Predicting the Spurious Acceleration of Coarse-Grained Molecular Dynamics from Molecular Fluid Structure

Reproducing dynamical properties, such as diffusion coefficients, in coarse-grained (CG) molecular dynamics simulations can be challenging due to the loss of fine-grained details, such as atomic vibrations and local motions of particles in the parent all-atom (AA) system. In this study, we present a predictive tool for the mobility acceleration factor, defined as ratio of the CG diffusion coefficient to the AA diffusion coefficient. According to the well-established Green–Kubo formalism, the diffusion coefficient is related to integral of the velocity autocorrelation function. As integral of the velocity autocorrelation function is influenced by the particle’s acceleration, key parameters affecting the acceleration differences between an AA molecule and its corresponding CG bead are identified to develop a predictive model.

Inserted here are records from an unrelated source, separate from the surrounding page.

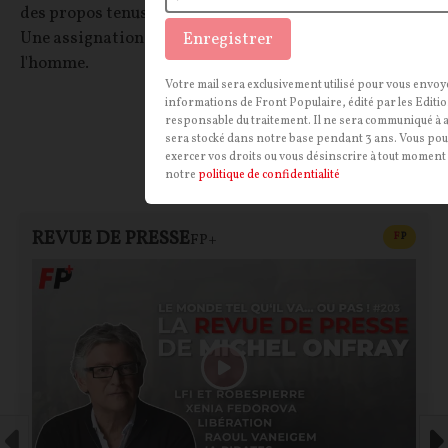
des propos tenus au cours d'une émission du
Figaro
.
Une assignation en justice aux airs de chasse à
Enregistrer
l'homme.
Votre mail sera exclusivement utilisé pour vous envoy
La Rédaction
informations de Front Populaire, édité par les Editio
10/12/2024
102
commentaires
responsable du traitement. Il ne sera communiqué à a
sera stocké dans notre base pendant 3 ans. Vous pou
exercer vos droits ou vous désinscrire à tout mome
notre
politique de confidentialité
REVUE DE PRESSE
CONTEN
F
P
FP+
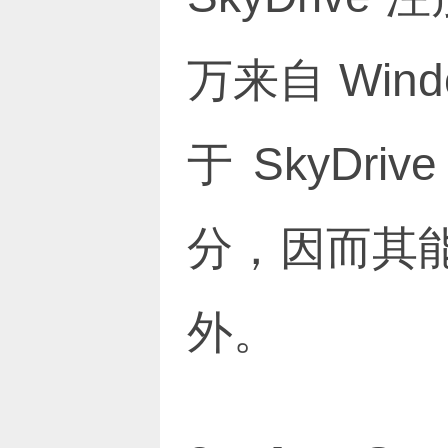
万来自 Win
于 SkyDri
分，因而其
外。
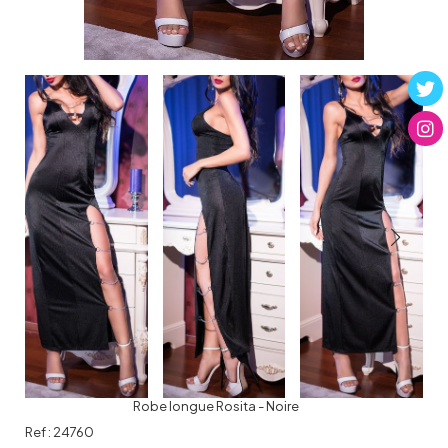
Robe longue Rosita - Noire
Ref :
24760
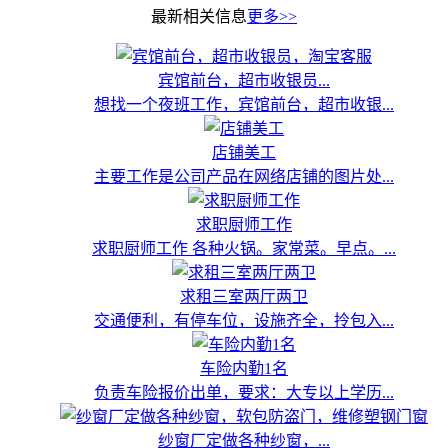
最新相关信息
更多>>
宾馆前台，超市收银员...
想找一个夜班工作，宾馆前台，超市收银...
店铺美工
主要工作是公司产品在网络店铺的图片处...
求职厨师工作
求职厨师工作 各种火锅。家常菜。早点。...
求租三室两厅两卫
交通便利，有停车位，设施齐全，拎包入...
车险内勤1名
负责车险报价出单，要求：大专以上学历...
纱窗厂定做各种纱窗，...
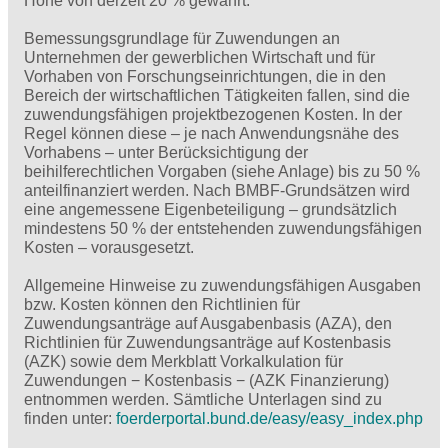
Höhe von derzeit 20 % gewährt.
Bemessungsgrundlage für Zuwendungen an
Unternehmen der gewerblichen Wirtschaft und für
Vorhaben von Forschungseinrichtungen, die in den
Bereich der wirtschaftlichen Tätigkeiten fallen, sind die
zuwendungsfähigen projektbezogenen Kosten. In der
Regel können diese – je nach Anwendungsnähe des
Vorhabens – unter Berücksichtigung der
beihilferechtlichen Vorgaben (siehe Anlage) bis zu 50 %
anteilfinanziert werden. Nach BMBF-Grundsätzen wird
eine angemessene Eigenbeteiligung – grundsätzlich
mindestens 50 % der entstehenden zuwendungsfähigen
Kosten – vorausgesetzt.
Allgemeine Hinweise zu zuwendungsfähigen Ausgaben
bzw. Kosten können den Richtlinien für
Zuwendungsanträge auf Ausgabenbasis (AZA), den
Richtlinien für Zuwendungsanträge auf Kostenbasis
(AZK) sowie dem Merkblatt Vorkalkulation für
Zuwendungen − Kostenbasis − (AZK Finanzierung)
entnommen werden. Sämtliche Unterlagen sind zu
finden unter:
foerderportal.bund.de/easy/easy_index.php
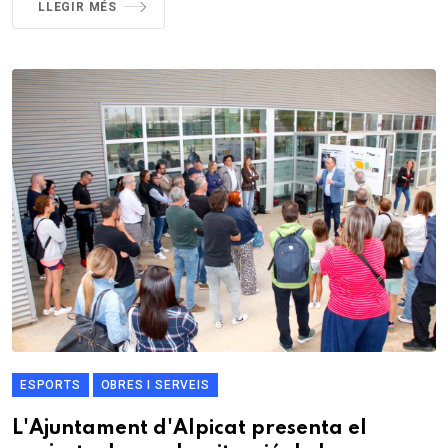
LLEGIR MÉS
ESPORTS
OBRES I SERVEIS
L'Ajuntament d'Alpicat presenta el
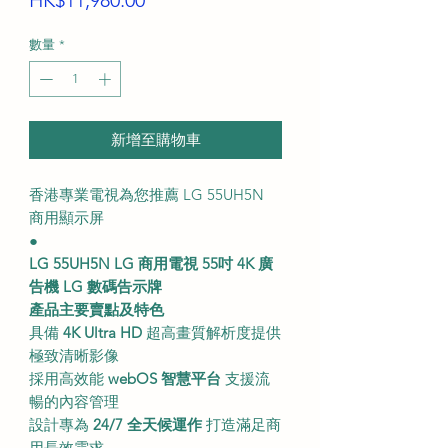
HK$11,980.00
格
數量
*
新增至購物車
香港專業電視為您推薦 LG 55UH5N
商用顯示屏
●
LG 55UH5N LG 商用電視 55吋 4K 廣
告機 LG 數碼告示牌
產品主要賣點及特色
具備
4K Ultra HD
超高畫質解析度提供
極致清晰影像
採用高效能
webOS 智慧平台
支援流
暢的內容管理
設計專為
24/7 全天候運作
打造滿足商
用長效需求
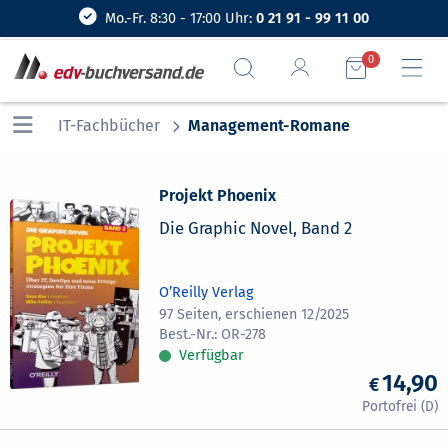
Mo.-Fr. 8:30 - 17:00 Uhr:
0 21 91 - 99 11 00
0
IT-Fachbücher
Management-Romane
Projekt Phoenix
Die Graphic Novel, Band 2
O’Reilly Verlag
97 Seiten, erschienen 12/2025
OR-278
Verfügbar
14,90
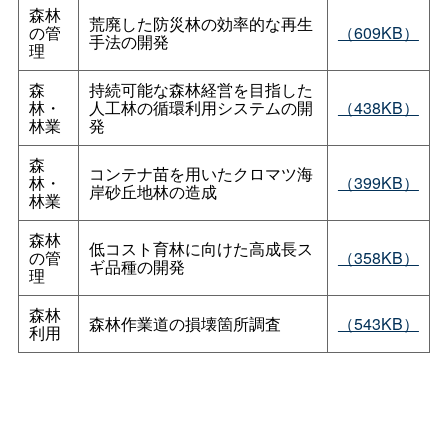
森林
荒廃した防災林の効率的な再生
の管
（609KB）
手法の開発
理
森
持続可能な森林経営を目指した
林・
人工林の循環利用システムの開
（438KB）
林業
発
森
コンテナ苗を用いたクロマツ海
林・
（399KB）
岸砂丘地林の造成
林業
森林
低コスト育林に向けた高成長ス
の管
（358KB）
ギ品種の開発
理
森林
森林作業道の損壊箇所調査
（543KB）
利用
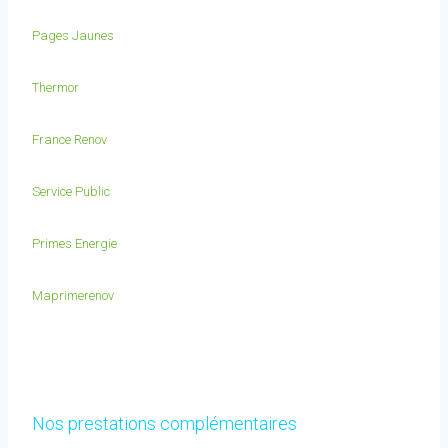
Pages Jaunes
Thermor
France Renov
Service Public
Primes Energie
Maprimerenov
Nos prestations complémentaires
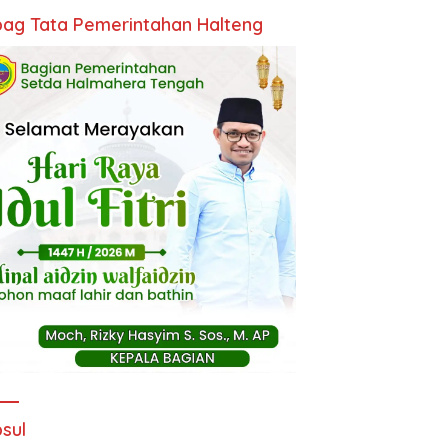
ag Tata Pemerintahan Halteng
sul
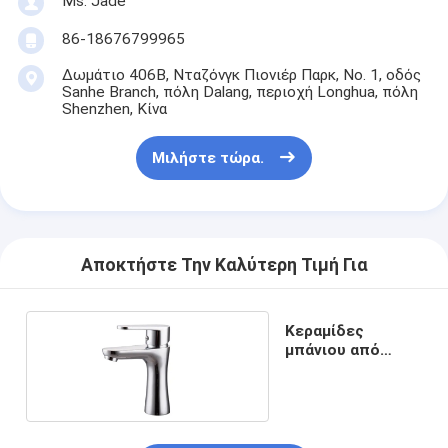
Ms. Jade
Σχετικά με εμάς
86-18676799965
περιοδεία στο εργοστάσιο
Δωμάτιο 406B, Νταζόνγκ Πιονιέρ Παρκ, Νο. 1, οδός
Sanhe Branch, πόλη Dalang, περιοχή Longhua, πόλη
Έλεγχος ποιότητας
Shenzhen, Κίνα
Επικοινωνήστε μαζί μας
Μιλήστε τώρα.
Ειδήσεις
Υποθέσεις
Αποκτήστε Την Καλύτερη Τιμή Για
Mortise κλειδαριά πορτών
Κεραμίδες
μπάνιου από
χαλκό
Κλειδωτήρας πόρτας από ανοξείδωτο χάλυβα
πόρτα εισόδων handlesets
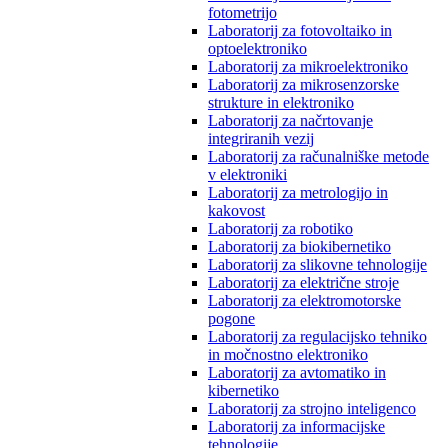
fotometrijo
Laboratorij za fotovoltaiko in
optoelektroniko
Laboratorij za mikroelektroniko
Laboratorij za mikrosenzorske
strukture in elektroniko
Laboratorij za načrtovanje
integriranih vezij
Laboratorij za računalniške metode
v elektroniki
Laboratorij za metrologijo in
kakovost
Laboratorij za robotiko
Laboratorij za biokibernetiko
Laboratorij za slikovne tehnologije
Laboratorij za električne stroje
Laboratorij za elektromotorske
pogone
Laboratorij za regulacijsko tehniko
in močnostno elektroniko
Laboratorij za avtomatiko in
kibernetiko
Laboratorij za strojno inteligenco
Laboratorij za informacijske
tehnologije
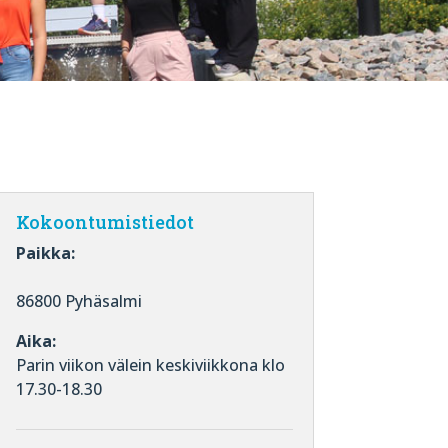
Kokoontumistiedot
Paikka:
86800 Pyhäsalmi
Aika:
Parin viikon välein keskiviikkona klo
17.30-18.30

By conducting AA and CG simulations on 20 liquid hydrocarbons with varying masses and sizes, their mobility acceleration factors are determined, the largest being 62.78. This data is then used to fit a nonlinear functional form as the predictive model. The identified molecular descriptors for the predictive model are easy to calculate for new molecules, enabling the model to be readily applied to predict the mobility acceleration factor for different molecules in CG simulations.